▶ [WORK INSTRUCTION] Give again, unaltered, the lines of the listing below that run from the line having "إضافة إلى السلة" through the line having "TradingView dışında bir".
[[ DATASET RECORDS, beginning ]]
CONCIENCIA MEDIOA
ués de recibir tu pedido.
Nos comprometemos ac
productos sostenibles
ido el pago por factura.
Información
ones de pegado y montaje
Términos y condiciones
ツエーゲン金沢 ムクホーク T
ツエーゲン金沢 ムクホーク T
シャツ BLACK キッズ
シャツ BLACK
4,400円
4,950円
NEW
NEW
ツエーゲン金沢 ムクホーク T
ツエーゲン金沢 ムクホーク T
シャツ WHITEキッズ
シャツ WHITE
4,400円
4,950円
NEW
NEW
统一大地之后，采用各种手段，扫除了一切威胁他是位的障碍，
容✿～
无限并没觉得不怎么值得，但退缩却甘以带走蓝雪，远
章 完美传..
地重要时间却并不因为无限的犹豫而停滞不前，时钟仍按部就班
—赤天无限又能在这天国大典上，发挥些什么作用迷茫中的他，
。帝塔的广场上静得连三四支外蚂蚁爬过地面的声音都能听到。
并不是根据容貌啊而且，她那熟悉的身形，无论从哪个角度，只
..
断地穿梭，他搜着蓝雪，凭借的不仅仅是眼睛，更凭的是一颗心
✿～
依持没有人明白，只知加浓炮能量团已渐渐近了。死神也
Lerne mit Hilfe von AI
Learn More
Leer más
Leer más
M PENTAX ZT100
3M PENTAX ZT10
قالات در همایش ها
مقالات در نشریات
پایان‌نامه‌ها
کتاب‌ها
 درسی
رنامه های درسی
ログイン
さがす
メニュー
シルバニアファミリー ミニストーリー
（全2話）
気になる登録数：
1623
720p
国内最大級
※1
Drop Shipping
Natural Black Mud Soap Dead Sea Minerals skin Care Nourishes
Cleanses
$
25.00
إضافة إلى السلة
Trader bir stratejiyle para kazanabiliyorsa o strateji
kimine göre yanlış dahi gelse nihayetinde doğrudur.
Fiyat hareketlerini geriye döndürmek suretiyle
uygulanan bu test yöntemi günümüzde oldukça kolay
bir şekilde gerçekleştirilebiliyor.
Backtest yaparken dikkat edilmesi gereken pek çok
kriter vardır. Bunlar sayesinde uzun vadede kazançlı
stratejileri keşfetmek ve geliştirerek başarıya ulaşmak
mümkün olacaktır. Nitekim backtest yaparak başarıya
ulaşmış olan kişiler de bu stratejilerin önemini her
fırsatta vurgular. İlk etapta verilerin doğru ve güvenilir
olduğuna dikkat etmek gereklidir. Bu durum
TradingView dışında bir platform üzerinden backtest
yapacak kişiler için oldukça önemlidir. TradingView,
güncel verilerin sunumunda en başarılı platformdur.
[[ DATASET RECORDS, end ]]
▶ [FINISHED TASK]
إضافة إلى السلة
Trader bir stratejiyle para kazanabiliyorsa o strateji
kimine göre yanlış dahi gelse nihayetinde doğrudur.
Fiyat hareketlerini geriye döndürmek suretiyle
uygulanan bu test yöntemi günümüzde oldukça kolay
bir şekilde gerçekleştirilebiliyor.
Backtest yaparken dikkat edilmesi gereken pek çok
kriter vardır. Bunlar sayesinde uzun vadede kazançlı
stratejileri keşfetmek ve geliştirerek başarıya ulaşmak
mümkün olacaktır. Nitekim backtest yaparak başarıya
ulaşmış olan kişiler de bu stratejilerin önemini her
fırsatta vurgular. İlk etapta verilerin doğru ve güvenilir
olduğuna dikkat etmek gereklidir. Bu durum
TradingView dışında bir platform üzerinden backtest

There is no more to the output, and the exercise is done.